Jun 16, 2025
Body Representations and Touch
What do you touch in your day-to-day life? Imagine all the soft and hard textures, some memorable and some forgettable: your hands searching for something among the items at the bottom of a bag, the soft fur and paws of a cat, and the coldness of the metal pole on the subway. These experiences remind you of where your body is, how it feels, and what it means to be you. Touch isn’t just about sensing your environment but also about sensing your self.
In this post, we’ll explore how touch not only informs us about the world but also plays a central role in how we understand and represent our bodies. We’ll look at both the science behind these experiences and the deeper philosophical questions they raise.
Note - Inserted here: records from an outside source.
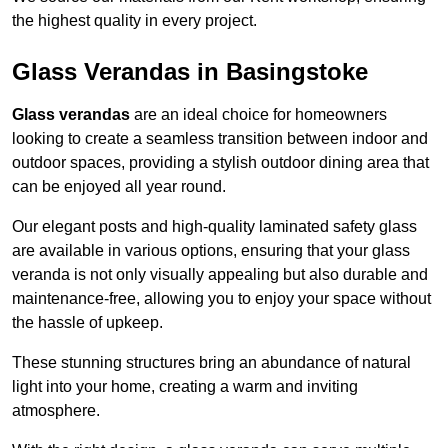
the highest quality in every project.
Glass Verandas in Basingstoke
Glass verandas
are an ideal choice for homeowners
looking to create a seamless transition between indoor and
outdoor spaces, providing a stylish outdoor dining area that
can be enjoyed all year round.
Our elegant posts and high-quality laminated safety glass
are available in various options, ensuring that your glass
veranda is not only visually appealing but also durable and
maintenance-free, allowing you to enjoy your space without
the hassle of upkeep.
These stunning structures bring an abundance of natural
light into your home, creating a warm and inviting
atmosphere.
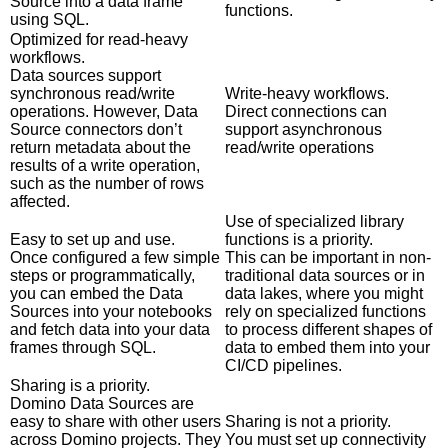
Source into a data frame
functions.
using SQL.
Optimized for read-heavy
workflows.
Data sources support
synchronous read/write
Write-heavy workflows.
operations. However, Data
Direct connections can
Source connectors don’t
support asynchronous
return metadata about the
read/write operations
results of a write operation,
such as the number of rows
affected.
Use of specialized library
Easy to set up and use.
functions is a priority.
Once configured a few simple
This can be important in non-
steps or programmatically,
traditional data sources or in
you can embed the Data
data lakes, where you might
Sources into your notebooks
rely on specialized functions
and fetch data into your data
to process different shapes of
frames through SQL.
data to embed them into your
CI/CD pipelines.
Sharing is a priority.
Domino Data Sources are
easy to share with other users
Sharing is not a priority.
across Domino projects. They
You must set up connectivity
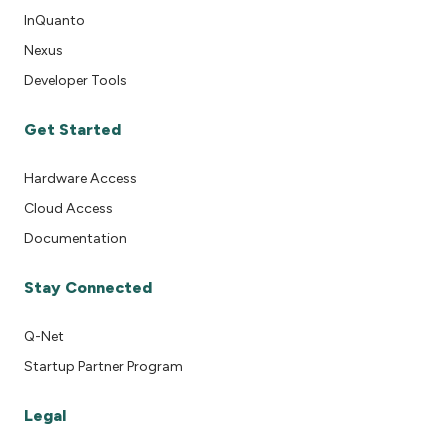
InQuanto
Nexus
Developer Tools
Get Started
Hardware Access
Cloud Access
Documentation
Stay Connected
Q-Net
Startup Partner Program
Legal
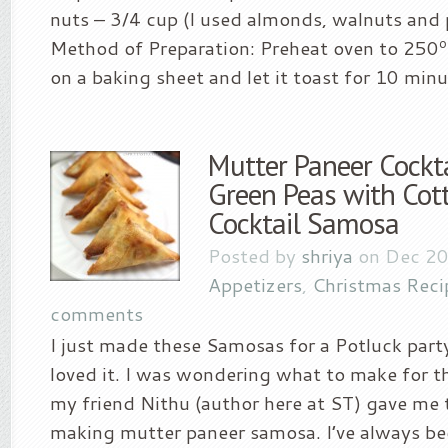
nuts – 3/4 cup (I used almonds, walnuts and 
Method of Preparation: Preheat oven to 250º
on a baking sheet and let it toast for 10 minut
Mutter Paneer Cockt
Green Peas with Cot
Cocktail Samosa
Posted by
shriya
on Dec 20
Appetizers
,
Christmas Reci
comments
I just made these Samosas for a Potluck part
loved it. I was wondering what to make for t
my friend Nithu (author here at ST) gave me t
making mutter paneer samosa. I’ve always b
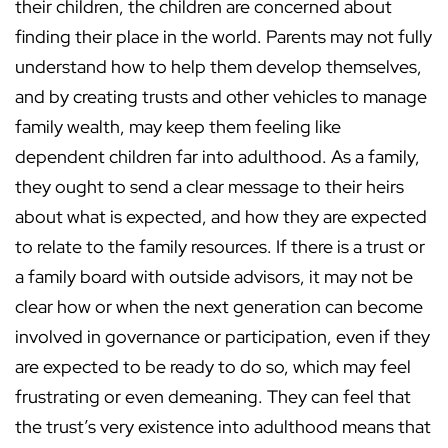
their children, the children are concerned about
finding their place in the world. Parents may not fully
understand how to help them develop themselves,
and by creating trusts and other vehicles to manage
family wealth, may keep them feeling like
dependent children far into adulthood. As a family,
they ought to send a clear message to their heirs
about what is expected, and how they are expected
to relate to the family resources. If there is a trust or
a family board with outside advisors, it may not be
clear how or when the next generation can become
involved in governance or participation, even if they
are expected to be ready to do so, which may feel
frustrating or even demeaning. They can feel that
the trust’s very existence into adulthood means that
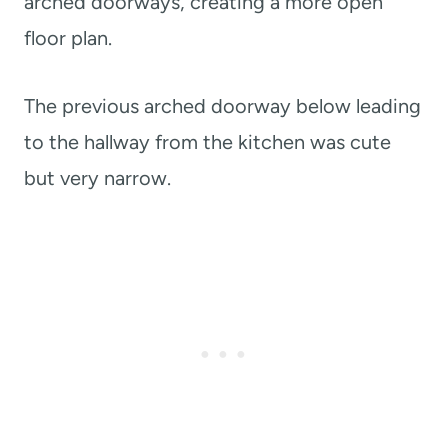
arched doorways, creating a more open
floor plan.
The previous arched doorway below leading
to the hallway from the kitchen was cute
but very narrow.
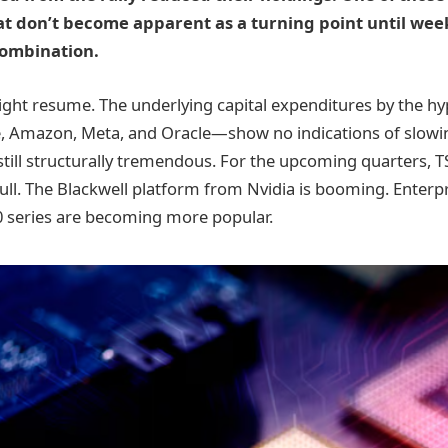
t don’t become apparent as a turning point until wee
combination.
might resume. The underlying capital expenditures by the h
e, Amazon, Meta, and Oracle—show no indications of slowi
still structurally tremendous. For the upcoming quarters, 
ly full. The Blackwell platform from Nvidia is booming. Enterpr
 series are becoming more popular.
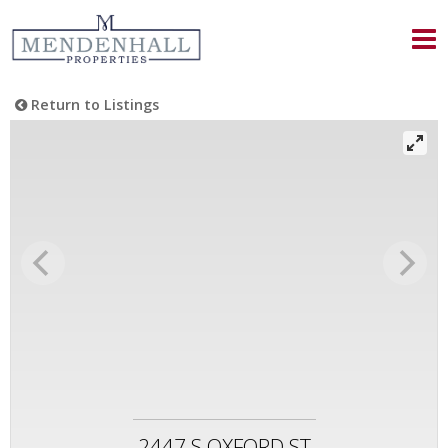
Return to Listings
2447 S OXFORD ST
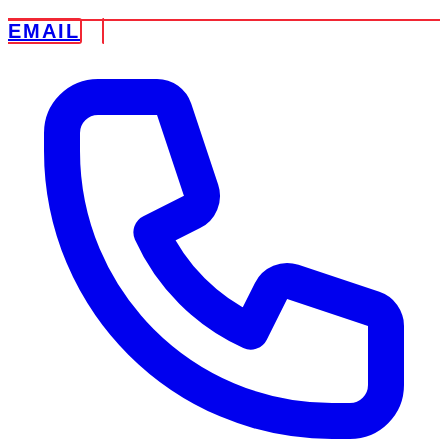
EMAIL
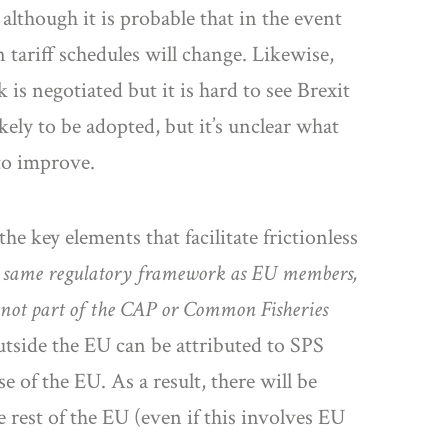
, although it is probable that in the event
ariff schedules will change. Likewise,
s negotiated but it is hard to see Brexit
ely to be adopted, but it’s unclear what
 to improve.
 key elements that facilitate frictionless
 same regulatory framework as EU members,
 not part of the CAP or Common Fisheries
utside the EU can be attributed to SPS
e of the EU. As a result, there will be
rest of the EU (even if this involves EU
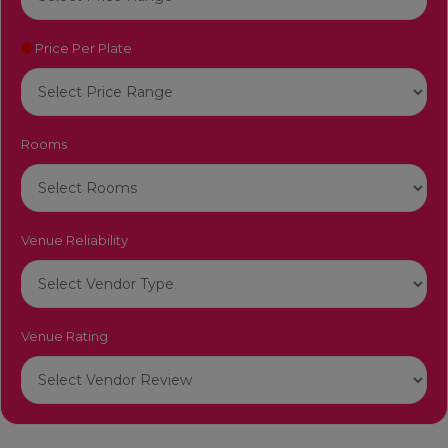
Price Per Plate
Rooms
Venue Reliability
Venue Rating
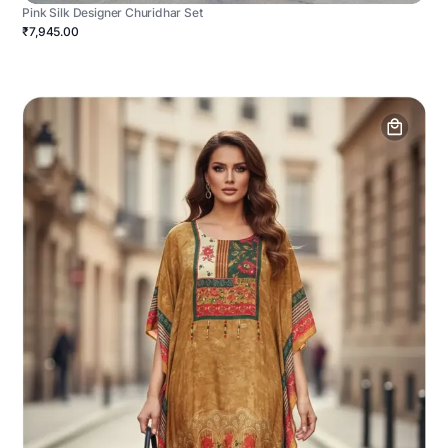
Pink Silk Designer Churidhar Set
₹7,945.00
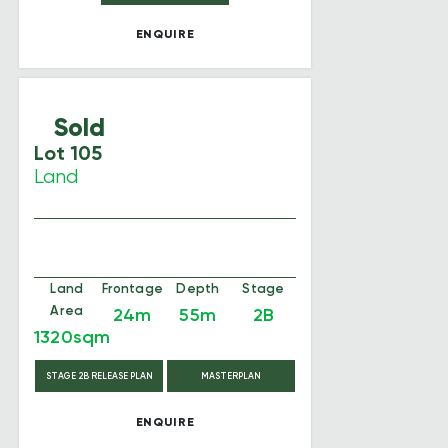
ENQUIRE
Sold
Lot 105
Land
Land
Frontage
Depth
Stage
Area
24m
55m
2B
1320sqm
STAGE 2B RELEASE PLAN
MASTERPLAN
ENQUIRE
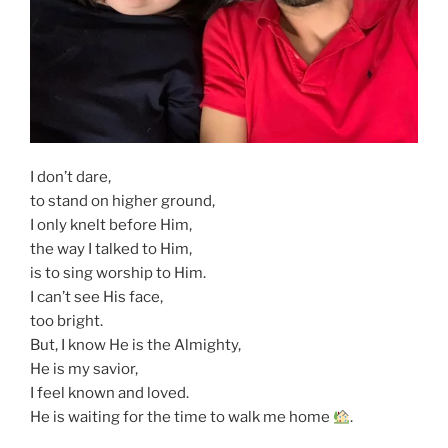
I don’t dare,
to stand on higher ground,
I only knelt before Him,
the way I talked to Him,
is to sing worship to Him.
I can’t see His face,
too bright.
But, I know He is the Almighty,
He is my savior,
I feel known and loved.
He is waiting for the time to walk me home
.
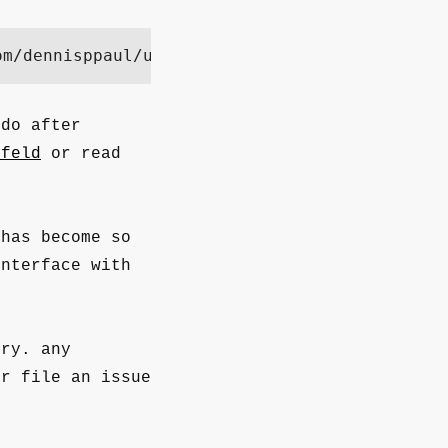
om/dennisppaul/umfeld/refs/heads/main/install
 do after
mfeld
or read
has become so
nterface with
ry. any
or file an issue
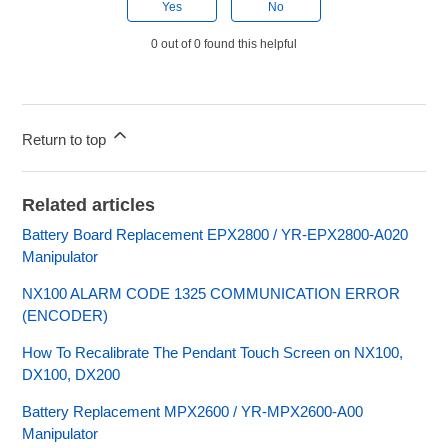
Yes
No
0 out of 0 found this helpful
Return to top
Related articles
Battery Board Replacement EPX2800 / YR-EPX2800-A020
Manipulator
NX100 ALARM CODE 1325 COMMUNICATION ERROR
(ENCODER)
How To Recalibrate The Pendant Touch Screen on NX100,
DX100, DX200
Battery Replacement MPX2600 / YR-MPX2600-A00
Manipulator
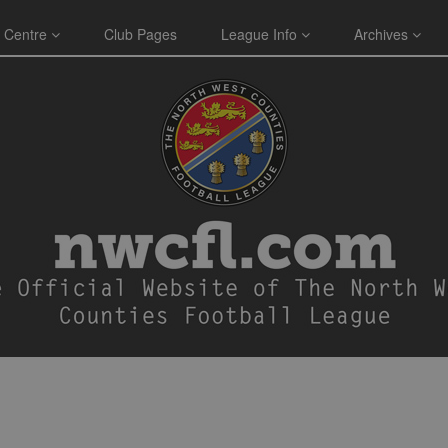
 Centre
Club Pages
League Info
Archives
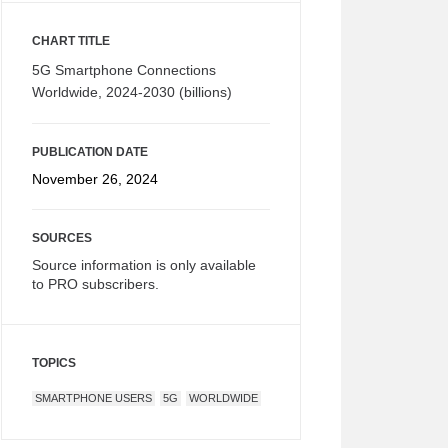
CHART TITLE
5G Smartphone Connections
Worldwide, 2024-2030 (billions)
PUBLICATION DATE
November 26, 2024
SOURCES
Source information is only available
to PRO subscribers.
TOPICS
SMARTPHONE USERS
5G
WORLDWIDE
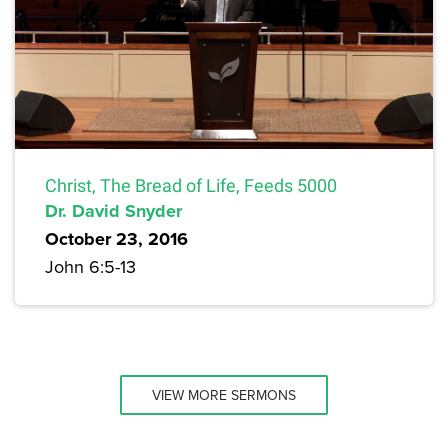
Christ, The Bread of Life, Feeds 5000
Dr. David Snyder
October 23, 2016
John 6:5-13
VIEW MORE SERMONS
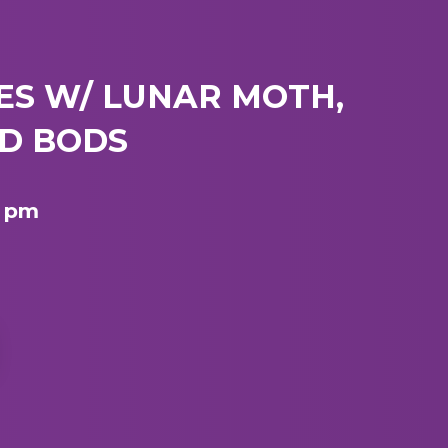
ES W/ LUNAR MOTH,
AD BODS
8 pm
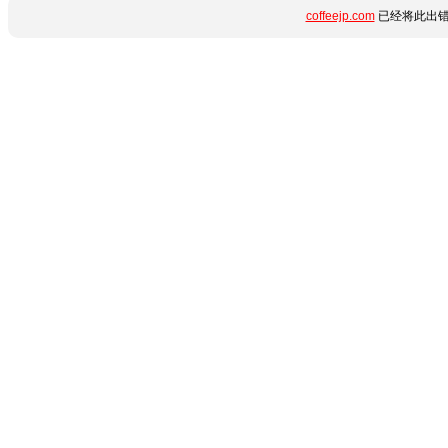
coffeejp.com
已经将此出错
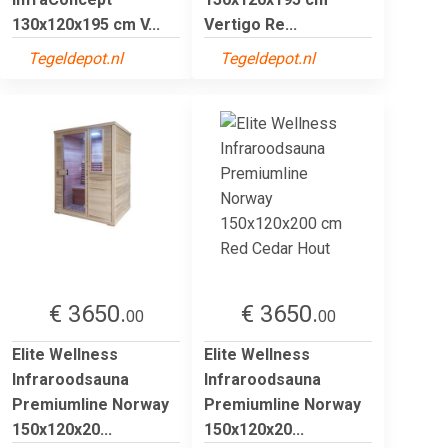
130x120x195 cm V...
Vertigo Re...
Tegeldepot.nl
Tegeldepot.nl
€ 3650.
€ 3650.
00
00
Elite Wellness
Elite Wellness
Infraroodsauna
Infraroodsauna
Premiumline Norway
Premiumline Norway
150x120x20...
150x120x20...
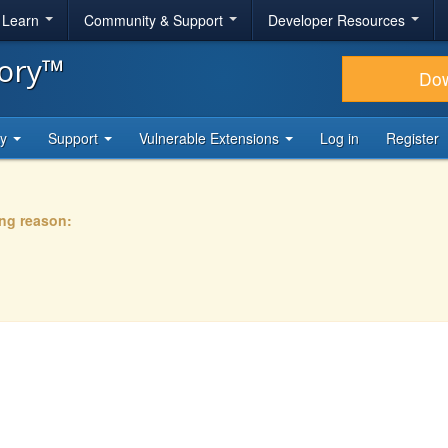
& Learn
Community & Support
Developer Resources
tory™
Do
ty
Support
Vulnerable Extensions
Log in
Register
ing reason:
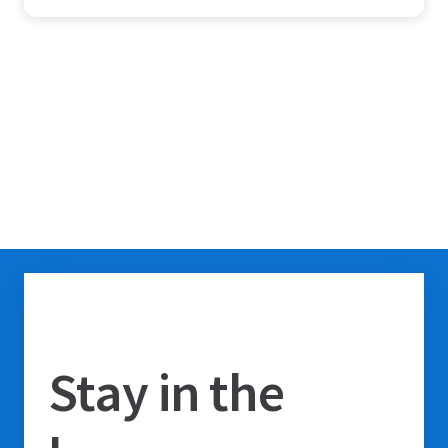
Stay in the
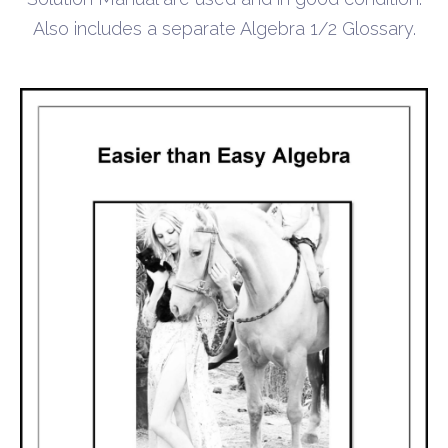
Also includes a separate Algebra 1/2 Glossary.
Body Schema vs. Body Image
Ratcliffe (2008) suggests that during tactile experiences, the boundaries between self and world are not sharply defined. Unlike vision, which can provide a sense of the external world without involving a sense of self, touch inherently includes both the toucher and the touched. This makes touch uniquely immersive: it places us in the world through the relational reality that it constructs. Additionally, proprioception—the sense of body position and movement—is always integrated with touch, contributing to a unified experience of self interacting with the world.
The body schema is a momentary mental representation of the body, that includes the unconscious awareness of our body’s position and motion. It’s what guides our actions in day-to-day life: without a body schema, we wouldn’t have a sense of our bodily presence and what our bodies could or could not do in a given moment. This internal map is constantly updated through sensory and motor input, by our sensations and movements (De Vignemont, 2010; Gallagher, 2006).
Body image, on the other hand refers to a more reflective and visual representation of our body. It includes how we see, feel, and think about our body, and how we view it from a third-person perspective in our minds. It’s influenced by emotions, beliefs, and social factors. Touch influences body image. For instance, people with body image concerns often report discomfort with being touched in certain areas (Cazzato et al., 2021). Moreover, those who felt more cared for through physical touch in childhood tend to report greater body satisfaction as adults (Gupta & Schork, 1995).
Mental body representation is a broader concept that encompasses both body schema and body image, as well as their dynamic interaction (Serino & Haggard, 2010). A striking demonstration of the relationship between mental body representation and touch is the rubber hand illusion (Botvinick & Cohen, 1998). In this illusion, when a rubber hand is stroked simultaneously with a person’s hidden real hand, many individuals begin to feel as though the rubber hand is part of their own body. This phenomenon highlights a fundamental aspect of bodily self-perception: our representation of our bodies can dynamically change, and touch experiences play a key role in this process. Touch does more than provide information about objects or surfaces, it actively contributes to the construction of our bodily self.
As research on touch continues to expand, we encounter this important question: How do the different touch experiences shape the way we perceive, experience, and represent our body?
To learn more about ConTakt Lab's touch research, visit: https://tu-dresden.de/ing/elektrotechnik/ias/socialtouch
References
Botvinick, M., & Cohen, J. (1998). Rubber hands ‘feel’touch that eyes see. Nature, 391(6669), 756–756.
Cazzato, V., Sacchetti, S., Shin, S., Makdani, A., Trotter, P. D., & McGlone, F. (2021). Affective touch topography and body image. Plos One, 16(11), e0243680.
De Vignemont, F. (2010). Body schema and body image—Pros and cons. Neuropsychologia, 48(3), 669–680.
Gallagher, S. (2006). How the body shapes the mind. Clarendon press.
Gupta, M. A., & Schork, N. J. (1995). Touch deprivation has an adverse effect on body image: Some preliminary observations. International Journal of Eating Disorders, 17(2), 185–189.
Ratcliffe, M. (2008). Touch and situatedness. International Journal of Philosophical Studies, 16(3), 299–322.
Serino, A., & Haggard, P. (2010). Touch and the body. Neuroscience & Biobehavioral Reviews, 34(2), 224–236.